* **Task statement**
Take the records underneath and set them down exactly.
┌────────
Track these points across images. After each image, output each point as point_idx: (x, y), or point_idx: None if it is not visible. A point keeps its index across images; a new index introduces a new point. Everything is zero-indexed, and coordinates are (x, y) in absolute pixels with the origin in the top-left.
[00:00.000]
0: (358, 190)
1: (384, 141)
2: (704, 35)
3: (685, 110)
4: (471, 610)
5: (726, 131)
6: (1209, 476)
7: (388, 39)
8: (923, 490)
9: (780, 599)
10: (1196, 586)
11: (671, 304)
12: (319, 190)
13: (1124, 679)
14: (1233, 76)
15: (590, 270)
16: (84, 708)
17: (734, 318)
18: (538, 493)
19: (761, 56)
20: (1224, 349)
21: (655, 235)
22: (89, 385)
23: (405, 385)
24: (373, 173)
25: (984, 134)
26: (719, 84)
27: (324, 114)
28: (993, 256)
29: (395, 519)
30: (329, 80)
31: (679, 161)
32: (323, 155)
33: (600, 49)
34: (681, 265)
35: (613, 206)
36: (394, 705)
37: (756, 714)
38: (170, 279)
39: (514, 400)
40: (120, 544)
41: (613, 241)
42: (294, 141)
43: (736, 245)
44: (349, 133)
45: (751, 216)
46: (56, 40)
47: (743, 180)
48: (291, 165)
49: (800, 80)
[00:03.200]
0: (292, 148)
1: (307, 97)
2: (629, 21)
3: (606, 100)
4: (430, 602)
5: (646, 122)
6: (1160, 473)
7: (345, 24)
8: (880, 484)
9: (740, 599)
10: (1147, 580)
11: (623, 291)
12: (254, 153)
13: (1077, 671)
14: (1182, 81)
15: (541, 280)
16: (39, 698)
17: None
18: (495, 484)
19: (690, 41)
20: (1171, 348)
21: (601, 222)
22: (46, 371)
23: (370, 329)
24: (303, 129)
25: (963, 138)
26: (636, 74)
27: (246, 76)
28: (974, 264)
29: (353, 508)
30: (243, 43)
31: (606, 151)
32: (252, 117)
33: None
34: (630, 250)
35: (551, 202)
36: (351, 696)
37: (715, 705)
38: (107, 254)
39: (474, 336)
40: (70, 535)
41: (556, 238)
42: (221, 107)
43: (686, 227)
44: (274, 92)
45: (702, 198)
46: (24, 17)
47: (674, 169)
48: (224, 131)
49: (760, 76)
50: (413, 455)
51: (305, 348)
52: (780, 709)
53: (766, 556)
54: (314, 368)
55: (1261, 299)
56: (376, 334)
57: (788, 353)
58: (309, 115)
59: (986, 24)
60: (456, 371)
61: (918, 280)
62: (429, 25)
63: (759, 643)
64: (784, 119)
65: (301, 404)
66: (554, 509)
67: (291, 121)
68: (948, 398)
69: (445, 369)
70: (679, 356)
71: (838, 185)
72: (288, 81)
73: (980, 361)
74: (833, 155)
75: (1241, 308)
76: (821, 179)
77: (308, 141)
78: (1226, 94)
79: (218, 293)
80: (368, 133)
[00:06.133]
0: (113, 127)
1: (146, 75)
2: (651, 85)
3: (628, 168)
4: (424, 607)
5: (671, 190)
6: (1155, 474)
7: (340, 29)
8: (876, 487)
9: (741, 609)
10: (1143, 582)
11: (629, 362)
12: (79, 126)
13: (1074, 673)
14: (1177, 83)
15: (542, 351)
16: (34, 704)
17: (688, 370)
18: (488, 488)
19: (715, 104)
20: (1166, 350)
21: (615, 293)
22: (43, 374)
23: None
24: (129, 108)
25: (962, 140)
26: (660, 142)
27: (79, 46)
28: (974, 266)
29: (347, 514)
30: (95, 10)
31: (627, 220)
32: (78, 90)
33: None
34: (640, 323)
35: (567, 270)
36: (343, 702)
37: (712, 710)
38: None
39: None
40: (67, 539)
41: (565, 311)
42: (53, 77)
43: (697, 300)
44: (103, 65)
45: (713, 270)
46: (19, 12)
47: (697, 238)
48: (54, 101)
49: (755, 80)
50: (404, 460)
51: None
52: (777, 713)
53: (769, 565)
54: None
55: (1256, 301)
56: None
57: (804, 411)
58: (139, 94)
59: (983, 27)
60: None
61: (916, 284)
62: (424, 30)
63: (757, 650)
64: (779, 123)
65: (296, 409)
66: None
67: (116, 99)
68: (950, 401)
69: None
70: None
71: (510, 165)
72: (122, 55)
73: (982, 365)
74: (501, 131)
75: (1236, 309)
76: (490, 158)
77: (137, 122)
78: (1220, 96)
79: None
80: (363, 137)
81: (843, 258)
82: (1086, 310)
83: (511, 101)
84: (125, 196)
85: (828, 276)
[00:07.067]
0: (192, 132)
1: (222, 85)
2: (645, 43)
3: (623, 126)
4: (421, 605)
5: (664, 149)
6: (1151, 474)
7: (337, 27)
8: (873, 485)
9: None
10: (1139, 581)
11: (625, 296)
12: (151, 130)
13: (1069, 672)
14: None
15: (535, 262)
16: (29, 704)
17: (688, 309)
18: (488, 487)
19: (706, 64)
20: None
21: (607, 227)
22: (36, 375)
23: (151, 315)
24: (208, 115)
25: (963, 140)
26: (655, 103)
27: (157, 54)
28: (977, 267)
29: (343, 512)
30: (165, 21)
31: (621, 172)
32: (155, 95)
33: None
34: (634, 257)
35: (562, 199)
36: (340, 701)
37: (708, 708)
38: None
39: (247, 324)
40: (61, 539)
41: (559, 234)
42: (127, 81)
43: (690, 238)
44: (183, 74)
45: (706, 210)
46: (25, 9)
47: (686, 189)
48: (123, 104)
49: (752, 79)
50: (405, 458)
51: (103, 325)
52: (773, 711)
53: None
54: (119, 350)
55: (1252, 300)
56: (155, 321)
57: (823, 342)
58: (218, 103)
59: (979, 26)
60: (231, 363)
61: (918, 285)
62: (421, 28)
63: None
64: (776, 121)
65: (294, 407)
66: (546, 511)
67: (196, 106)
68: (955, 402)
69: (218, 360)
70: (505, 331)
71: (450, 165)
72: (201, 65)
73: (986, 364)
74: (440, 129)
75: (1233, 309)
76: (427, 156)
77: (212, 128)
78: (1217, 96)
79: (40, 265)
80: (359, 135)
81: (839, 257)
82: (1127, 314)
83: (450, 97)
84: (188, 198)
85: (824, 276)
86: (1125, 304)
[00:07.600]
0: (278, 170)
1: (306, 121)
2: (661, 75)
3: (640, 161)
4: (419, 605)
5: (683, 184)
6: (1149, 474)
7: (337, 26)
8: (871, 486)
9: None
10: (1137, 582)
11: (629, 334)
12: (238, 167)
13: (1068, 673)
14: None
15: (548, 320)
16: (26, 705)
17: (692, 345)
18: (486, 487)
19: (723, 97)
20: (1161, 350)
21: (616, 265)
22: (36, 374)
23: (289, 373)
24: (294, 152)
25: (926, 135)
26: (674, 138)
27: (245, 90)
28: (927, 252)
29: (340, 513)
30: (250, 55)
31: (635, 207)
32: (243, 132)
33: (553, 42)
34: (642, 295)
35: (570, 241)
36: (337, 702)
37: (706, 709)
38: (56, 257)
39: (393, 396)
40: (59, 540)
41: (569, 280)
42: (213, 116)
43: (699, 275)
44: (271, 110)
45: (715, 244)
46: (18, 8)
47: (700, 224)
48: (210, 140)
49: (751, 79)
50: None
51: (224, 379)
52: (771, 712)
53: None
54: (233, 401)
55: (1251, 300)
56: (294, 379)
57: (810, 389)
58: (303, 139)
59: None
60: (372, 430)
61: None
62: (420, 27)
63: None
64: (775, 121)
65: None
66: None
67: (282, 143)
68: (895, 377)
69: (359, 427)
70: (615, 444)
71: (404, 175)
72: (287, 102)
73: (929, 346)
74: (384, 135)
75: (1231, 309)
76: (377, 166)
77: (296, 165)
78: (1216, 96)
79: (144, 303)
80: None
└────────
* **Task response**
Track these points across images. After each image, output each point as point_idx: (x, y), or point_idx: None if it is not visible. A point keeps its index across images; a new index introduces a new point. Everything is zero-indexed, and coordinates are (x, y) in absolute pixels with the origin in the top-left.
[00:00.000]
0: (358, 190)
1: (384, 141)
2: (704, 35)
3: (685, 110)
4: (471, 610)
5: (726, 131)
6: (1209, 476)
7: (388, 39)
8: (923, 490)
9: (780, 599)
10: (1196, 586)
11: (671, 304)
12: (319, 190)
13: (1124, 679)
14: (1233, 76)
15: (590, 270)
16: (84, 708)
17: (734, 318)
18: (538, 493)
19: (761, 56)
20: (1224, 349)
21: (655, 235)
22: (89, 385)
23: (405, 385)
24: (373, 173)
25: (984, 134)
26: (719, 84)
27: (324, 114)
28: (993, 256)
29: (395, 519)
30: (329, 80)
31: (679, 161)
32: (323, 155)
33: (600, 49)
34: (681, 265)
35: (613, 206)
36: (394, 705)
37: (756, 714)
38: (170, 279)
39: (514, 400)
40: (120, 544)
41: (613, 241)
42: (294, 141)
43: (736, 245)
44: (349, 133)
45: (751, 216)
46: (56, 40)
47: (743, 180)
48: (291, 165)
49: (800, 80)
[00:03.200]
0: (292, 148)
1: (307, 97)
2: (629, 21)
3: (606, 100)
4: (430, 602)
5: (646, 122)
6: (1160, 473)
7: (345, 24)
8: (880, 484)
9: (740, 599)
10: (1147, 580)
11: (623, 291)
12: (254, 153)
13: (1077, 671)
14: (1182, 81)
15: (541, 280)
16: (39, 698)
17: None
18: (495, 484)
19: (690, 41)
20: (1171, 348)
21: (601, 222)
22: (46, 371)
23: (370, 329)
24: (303, 129)
25: (963, 138)
26: (636, 74)
27: (246, 76)
28: (974, 264)
29: (353, 508)
30: (243, 43)
31: (606, 151)
32: (252, 117)
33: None
34: (630, 250)
35: (551, 202)
36: (351, 696)
37: (715, 705)
38: (107, 254)
39: (474, 336)
40: (70, 535)
41: (556, 238)
42: (221, 107)
43: (686, 227)
44: (274, 92)
45: (702, 198)
46: (24, 17)
47: (674, 169)
48: (224, 131)
49: (760, 76)
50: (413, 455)
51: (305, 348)
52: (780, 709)
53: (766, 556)
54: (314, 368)
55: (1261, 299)
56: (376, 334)
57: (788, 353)
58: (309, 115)
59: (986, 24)
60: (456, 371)
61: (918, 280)
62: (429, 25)
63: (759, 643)
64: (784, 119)
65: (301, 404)
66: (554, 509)
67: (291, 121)
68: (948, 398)
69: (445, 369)
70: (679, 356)
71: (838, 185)
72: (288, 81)
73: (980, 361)
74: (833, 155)
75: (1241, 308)
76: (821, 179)
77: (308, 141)
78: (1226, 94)
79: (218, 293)
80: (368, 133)
[00:06.133]
0: (113, 127)
1: (146, 75)
2: (651, 85)
3: (628, 168)
4: (424, 607)
5: (671, 190)
6: (1155, 474)
7: (340, 29)
8: (876, 487)
9: (741, 609)
10: (1143, 582)
11: (629, 362)
12: (79, 126)
13: (1074, 673)
14: (1177, 83)
15: (542, 351)
16: (34, 704)
17: (688, 370)
18: (488, 488)
19: (715, 104)
20: (1166, 350)
21: (615, 293)
22: (43, 374)
23: None
24: (129, 108)
25: (962, 140)
26: (660, 142)
27: (79, 46)
28: (974, 266)
29: (347, 514)
30: (95, 10)
31: (627, 220)
32: (78, 90)
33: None
34: (640, 323)
35: (567, 270)
36: (343, 702)
37: (712, 710)
38: None
39: None
40: (67, 539)
41: (565, 311)
42: (53, 77)
43: (697, 300)
44: (103, 65)
45: (713, 270)
46: (19, 12)
47: (697, 238)
48: (54, 101)
49: (755, 80)
50: (404, 460)
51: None
52: (777, 713)
53: (769, 565)
54: None
55: (1256, 301)
56: None
57: (804, 411)
58: (139, 94)
59: (983, 27)
60: None
61: (916, 284)
62: (424, 30)
63: (757, 650)
64: (779, 123)
65: (296, 409)
66: None
67: (116, 99)
68: (950, 401)
69: None
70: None
71: (510, 165)
72: (122, 55)
73: (982, 365)
74: (501, 131)
75: (1236, 309)
76: (490, 158)
77: (137, 122)
78: (1220, 96)
79: None
80: (363, 137)
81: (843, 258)
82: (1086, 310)
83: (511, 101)
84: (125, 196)
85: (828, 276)
[00:07.067]
0: (192, 132)
1: (222, 85)
2: (645, 43)
3: (623, 126)
4: (421, 605)
5: (664, 149)
6: (1151, 474)
7: (337, 27)
8: (873, 485)
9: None
10: (1139, 581)
11: (625, 296)
12: (151, 130)
13: (1069, 672)
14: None
15: (535, 262)
16: (29, 704)
17: (688, 309)
18: (488, 487)
19: (706, 64)
20: None
21: (607, 227)
22: (36, 375)
23: (151, 315)
24: (208, 115)
25: (963, 140)
26: (655, 103)
27: (157, 54)
28: (977, 267)
29: (343, 512)
30: (165, 21)
31: (621, 172)
32: (155, 95)
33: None
34: (634, 257)
35: (562, 199)
36: (340, 701)
37: (708, 708)
38: None
39: (247, 324)
40: (61, 539)
41: (559, 234)
42: (127, 81)
43: (690, 238)
44: (183, 74)
45: (706, 210)
46: (25, 9)
47: (686, 189)
48: (123, 104)
49: (752, 79)
50: (405, 458)
51: (103, 325)
52: (773, 711)
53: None
54: (119, 350)
55: (1252, 300)
56: (155, 321)
57: (823, 342)
58: (218, 103)
59: (979, 26)
60: (231, 363)
61: (918, 285)
62: (421, 28)
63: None
64: (776, 121)
65: (294, 407)
66: (546, 511)
67: (196, 106)
68: (955, 402)
69: (218, 360)
70: (505, 331)
71: (450, 165)
72: (201, 65)
73: (986, 364)
74: (440, 129)
75: (1233, 309)
76: (427, 156)
77: (212, 128)
78: (1217, 96)
79: (40, 265)
80: (359, 135)
81: (839, 257)
82: (1127, 314)
83: (450, 97)
84: (188, 198)
85: (824, 276)
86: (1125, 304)
[00:07.600]
0: (278, 170)
1: (306, 121)
2: (661, 75)
3: (640, 161)
4: (419, 605)
5: (683, 184)
6: (1149, 474)
7: (337, 26)
8: (871, 486)
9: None
10: (1137, 582)
11: (629, 334)
12: (238, 167)
13: (1068, 673)
14: None
15: (548, 320)
16: (26, 705)
17: (692, 345)
18: (486, 487)
19: (723, 97)
20: (1161, 350)
21: (616, 265)
22: (36, 374)
23: (289, 373)
24: (294, 152)
25: (926, 135)
26: (674, 138)
27: (245, 90)
28: (927, 252)
29: (340, 513)
30: (250, 55)
31: (635, 207)
32: (243, 132)
33: (553, 42)
34: (642, 295)
35: (570, 241)
36: (337, 702)
37: (706, 709)
38: (56, 257)
39: (393, 396)
40: (59, 540)
41: (569, 280)
42: (213, 116)
43: (699, 275)
44: (271, 110)
45: (715, 244)
46: (18, 8)
47: (700, 224)
48: (210, 140)
49: (751, 79)
50: None
51: (224, 379)
52: (771, 712)
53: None
54: (233, 401)
55: (1251, 300)
56: (294, 379)
57: (810, 389)
58: (303, 139)
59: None
60: (372, 430)
61: None
62: (420, 27)
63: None
64: (775, 121)
65: None
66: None
67: (282, 143)
68: (895, 377)
69: (359, 427)
70: (615, 444)
71: (404, 175)
72: (287, 102)
73: (929, 346)
74: (384, 135)
75: (1231, 309)
76: (377, 166)
77: (296, 165)
78: (1216, 96)
79: (144, 303)
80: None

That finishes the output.